*Sayfa alıntısı*
+---+
Ihlas Haber Ajansı tarafından
06 Ekim, 2024 20:00 tarihinde yayınlandı
A+ A-
Okuma Süresi: 2dk
Yorum Sayısı: 0

BARÜ’nün spor bilimlerine yönelik araştırmalarına TÜBİTAK’tan destek

Bartın Üniversitesinin (BARÜ) nitelikli sporcu ve antrenör yetiştirilmesi noktasında desteklenen TÜBİTAK projeleriyle spor bilimlerinde yeni teknolojiler geliştirilecek.
Bartın Üniversitesi (BARÜ) Spor Bilimleri Fakültesi öğretim elemanlarının projeleri TÜBİTAK “1001-Bilimsel ve Teknolojik Araştırma Projelerini Destekleme Programı” kapsamında açılan “Spor Araştırmaları” başlıklı çağrısı neticesinde desteklenmeye değer bulundu. Kabul gören iki projesiyle BARÜ; spor ve sporla ilişkili alanlarda yeni bilgi üretilmesi, yenilikçi yaklaşımların geliştirilmesi ve bilimsel verilerle ortaya konulması üzerine çalışmalar gerçekleştirecek.
As-Tohm projesiyle olimpik sporcu hazırlama modeli geliştirilecek
Prof. Dr. Bilal Demirhan’ın yürütücülüğünde “As-Tohm: Akıllı Sistem Destekli Türkiye Olimpik Sporcu Hazırlama Modelinin Geliştirilmesi” başlıklı proje ile olimpiyatlar başta olmak üzere uluslararası spor organizasyonlarında Türkiye’yi temsil edecek elit sporcu sayısı ve madalya kazanımının artırılması amaçlanıyor. Yerli ve milli imkânlarla geliştirilecek akıllı sistem tabanlı uygulama ile sporcuların performansları analiz edilerek kişiye özel en uygun hazırlık süreçleri belirlenecek.
Gazi Üniversitesinden Prof. Dr. Mehmet Günay danışmanlığındaki projede araştırma ekibi olarak Bolu Abant İzzet Baysal Üniversitesinden Prof. Dr. Kemal Polat, Necmettin Erbakan Üniversitesinden Prof. Dr. Mürsel Biçer, BARÜ’den Doç. Dr. Ayça Genç, Doç. Dr. Ender Eyuboğlu, Dr. Öğr. Üyesi Serkan Aksu, Dr. Öğr. Üyesi Hakan Öcal, Dr. Öğr. Üyesi Recep Aydın, Dr. Öğr. Üyesi Bayram Akgül çalışmalarıyla katkı sunacak.
+---+
*Verilen görev 1*
Kayıtların en başından "0: (66, 261)" içeren satıra kadar uzanan bölümü, iki uç da dahil olmak üzere satır satır aynen döndür. Resimleri yanıtına alma.
Yukarıdaki haber metni ile sonraki kayıtlar birbirinden farklı kaynaklardan alınmıştır.
+---+
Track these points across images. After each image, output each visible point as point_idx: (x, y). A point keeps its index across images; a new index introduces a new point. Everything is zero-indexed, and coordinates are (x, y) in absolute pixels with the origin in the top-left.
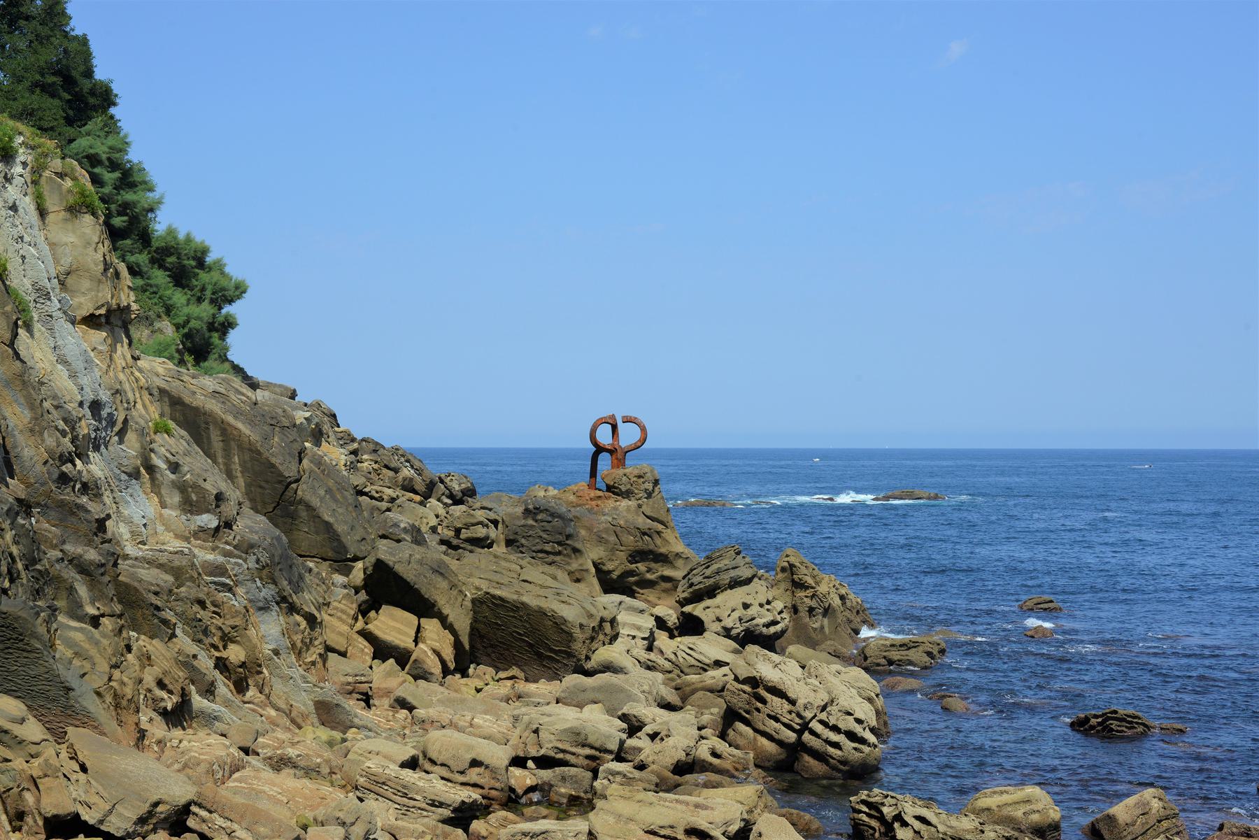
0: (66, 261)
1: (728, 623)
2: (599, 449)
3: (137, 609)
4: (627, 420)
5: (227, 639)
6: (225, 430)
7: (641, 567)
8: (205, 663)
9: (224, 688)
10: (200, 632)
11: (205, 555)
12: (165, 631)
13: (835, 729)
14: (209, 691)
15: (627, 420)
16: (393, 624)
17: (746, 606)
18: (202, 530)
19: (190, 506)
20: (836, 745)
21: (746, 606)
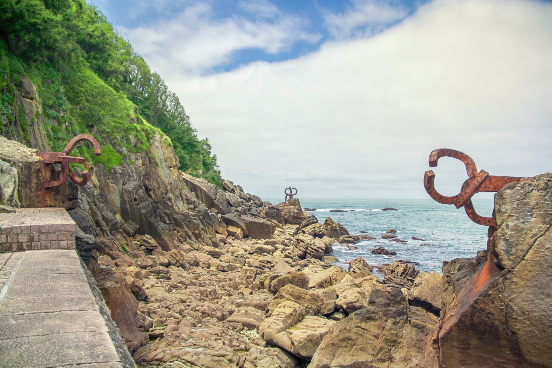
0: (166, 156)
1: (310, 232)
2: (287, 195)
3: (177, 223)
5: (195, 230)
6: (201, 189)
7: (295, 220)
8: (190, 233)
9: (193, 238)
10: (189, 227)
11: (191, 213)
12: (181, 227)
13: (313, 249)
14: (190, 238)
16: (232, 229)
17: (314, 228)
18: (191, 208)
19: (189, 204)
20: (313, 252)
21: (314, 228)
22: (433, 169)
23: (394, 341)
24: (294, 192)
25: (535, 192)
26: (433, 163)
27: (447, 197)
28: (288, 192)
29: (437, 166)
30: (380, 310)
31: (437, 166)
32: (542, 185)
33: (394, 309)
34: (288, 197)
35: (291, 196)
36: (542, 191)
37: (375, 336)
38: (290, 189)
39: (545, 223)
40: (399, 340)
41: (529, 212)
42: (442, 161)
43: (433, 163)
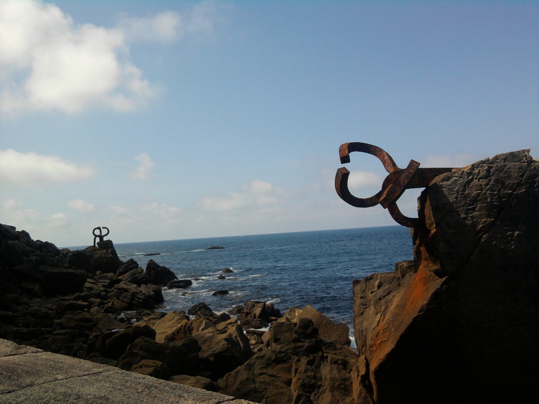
+---+
*Verilen görev 2*
Bartın Üniversitesinin TÜBİTAK destekli spor araştırmalarını anlatan haberi, son cümlesinden sonra devam ettir.

*Nihai yanıt 1*
Track these points across images. After each image, output each visible point as point_idx: (x, y). A point keeps its index across images; a new index introduces a new point. Everything is zero-indexed, and coordinates are (x, y) in absolute pixels with the origin in the top-left.
0: (66, 261)

*Nihai yanıt 2*
Mobil Tabanlı Tavsiye Sistemi ile antrenör yetiştirme süreci iyileştirilecek. BARÜ Spor Bilimleri Fakültesinden Doç. Dr. Sercan Kural’ın yürütücülüğündeki “Nitelikli Antrenör Yetiştirmede Mobil Tabanlı Tavsiye Sisteminin Tasarlanması ve Etkililiğinin Değerlendirilmesi (MTTS)” adlı proje ise antrenör yetiştirme sürecini iyileştirerek nitelikli antrenör sayısını arttırmayı hedefliyor. Proje kapsamında geliştirilecek Mobil Tabanlı Tavsiye Sistemi ile antrenörlerin uzmanlık alanlarına yönelik detaylı bilgi edinmeleri ve becerilerini geliştirmeleri sağlanarak eğitmenlik pratikleri desteklenecek. Göz izleme (Eye Tracking) teknolojisinin de kullanılacağı proje çalışmalarında BARÜ Dijital Yetkinlik Merkezi Laboratuvarından yararlanılacak. Projede araştırmacı olarak BARÜ’den Prof. Dr. Fatma Gizem Karaoğlan Yılmaz, Prof. Dr. Ramazan Yılmaz, Dr. Öğr. Üyesi Gürkan Elçi ile Dr. Öğr. Üyesi Şeyma Çağlar Özhan çeşitli çalışmalar yürütecek.

“Spor bilimlerinde yeni teknolojilerin kullanılacağı projeler üretiyoruz”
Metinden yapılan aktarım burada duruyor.